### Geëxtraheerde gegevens
+ + + +
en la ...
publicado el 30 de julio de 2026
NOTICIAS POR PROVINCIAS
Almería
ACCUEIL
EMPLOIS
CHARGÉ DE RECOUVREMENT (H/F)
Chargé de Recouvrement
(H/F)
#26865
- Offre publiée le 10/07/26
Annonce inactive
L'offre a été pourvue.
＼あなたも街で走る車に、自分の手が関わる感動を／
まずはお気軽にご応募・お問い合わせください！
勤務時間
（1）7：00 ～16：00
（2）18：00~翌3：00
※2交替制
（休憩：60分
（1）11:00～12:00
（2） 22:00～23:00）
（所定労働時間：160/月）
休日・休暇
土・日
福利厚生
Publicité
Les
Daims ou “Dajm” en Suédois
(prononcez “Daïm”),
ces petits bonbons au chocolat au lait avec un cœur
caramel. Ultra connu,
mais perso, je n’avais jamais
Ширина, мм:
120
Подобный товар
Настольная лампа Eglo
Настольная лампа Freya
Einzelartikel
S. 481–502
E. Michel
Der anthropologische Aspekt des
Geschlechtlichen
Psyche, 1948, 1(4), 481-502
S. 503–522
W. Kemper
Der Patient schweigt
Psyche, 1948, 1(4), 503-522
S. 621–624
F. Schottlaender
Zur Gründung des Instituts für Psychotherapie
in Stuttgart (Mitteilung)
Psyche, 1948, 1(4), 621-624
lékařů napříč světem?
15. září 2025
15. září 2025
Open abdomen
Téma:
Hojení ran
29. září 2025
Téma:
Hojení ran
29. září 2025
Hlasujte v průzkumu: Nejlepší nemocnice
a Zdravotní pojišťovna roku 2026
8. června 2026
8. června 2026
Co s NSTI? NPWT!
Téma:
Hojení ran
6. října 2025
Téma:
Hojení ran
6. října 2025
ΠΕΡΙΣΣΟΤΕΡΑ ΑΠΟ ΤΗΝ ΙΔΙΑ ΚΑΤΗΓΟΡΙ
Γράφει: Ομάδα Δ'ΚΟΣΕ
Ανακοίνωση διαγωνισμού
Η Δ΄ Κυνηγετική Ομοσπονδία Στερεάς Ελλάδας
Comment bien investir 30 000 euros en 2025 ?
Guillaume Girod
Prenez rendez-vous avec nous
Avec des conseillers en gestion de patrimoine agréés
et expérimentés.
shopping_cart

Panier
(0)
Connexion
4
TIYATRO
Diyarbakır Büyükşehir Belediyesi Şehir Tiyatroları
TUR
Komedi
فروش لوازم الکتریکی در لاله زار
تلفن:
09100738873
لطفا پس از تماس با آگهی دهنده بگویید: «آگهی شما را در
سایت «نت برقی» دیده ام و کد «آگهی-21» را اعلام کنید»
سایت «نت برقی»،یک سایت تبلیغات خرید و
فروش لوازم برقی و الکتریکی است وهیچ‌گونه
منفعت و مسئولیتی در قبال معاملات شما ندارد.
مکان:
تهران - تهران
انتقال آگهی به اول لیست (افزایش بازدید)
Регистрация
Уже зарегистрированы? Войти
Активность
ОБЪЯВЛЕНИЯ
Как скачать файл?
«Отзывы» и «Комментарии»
+ + + +
Haal de regels uit de lijst en neem ze letterlijk over. Begin bij de eerste regel van de lijst en stop na de regel met "Prenez rendez-vous avec nous".

### UITGEWERKTE OPLOSSING
en la ...
publicado el 30 de julio de 2026
NOTICIAS POR PROVINCIAS
Almería
ACCUEIL
EMPLOIS
CHARGÉ DE RECOUVREMENT (H/F)
Chargé de Recouvrement
(H/F)
#26865
- Offre publiée le 10/07/26
Annonce inactive
L'offre a été pourvue.
＼あなたも街で走る車に、自分の手が関わる感動を／
まずはお気軽にご応募・お問い合わせください！
勤務時間
（1）7：00 ～16：00
（2）18：00~翌3：00
※2交替制
（休憩：60分
（1）11:00～12:00
（2） 22:00～23:00）
（所定労働時間：160/月）
休日・休暇
土・日
福利厚生
Publicité
Les
Daims ou “Dajm” en Suédois
(prononcez “Daïm”),
ces petits bonbons au chocolat au lait avec un cœur
caramel. Ultra connu,
mais perso, je n’avais jamais
Ширина, мм:
120
Подобный товар
Настольная лампа Eglo
Настольная лампа Freya
Einzelartikel
S. 481–502
E. Michel
Der anthropologische Aspekt des
Geschlechtlichen
Psyche, 1948, 1(4), 481-502
S. 503–522
W. Kemper
Der Patient schweigt
Psyche, 1948, 1(4), 503-522
S. 621–624
F. Schottlaender
Zur Gründung des Instituts für Psychotherapie
in Stuttgart (Mitteilung)
Psyche, 1948, 1(4), 621-624
lékařů napříč světem?
15. září 2025
15. září 2025
Open abdomen
Téma:
Hojení ran
29. září 2025
Téma:
Hojení ran
29. září 2025
Hlasujte v průzkumu: Nejlepší nemocnice
a Zdravotní pojišťovna roku 2026
8. června 2026
8. června 2026
Co s NSTI? NPWT!
Téma:
Hojení ran
6. října 2025
Téma:
Hojení ran
6. října 2025
ΠΕΡΙΣΣΟΤΕΡΑ ΑΠΟ ΤΗΝ ΙΔΙΑ ΚΑΤΗΓΟΡΙ
Γράφει: Ομάδα Δ'ΚΟΣΕ
Ανακοίνωση διαγωνισμού
Η Δ΄ Κυνηγετική Ομοσπονδία Στερεάς Ελλάδας
Comment bien investir 30 000 euros en 2025 ?
Guillaume Girod
Prenez rendez-vous avec nous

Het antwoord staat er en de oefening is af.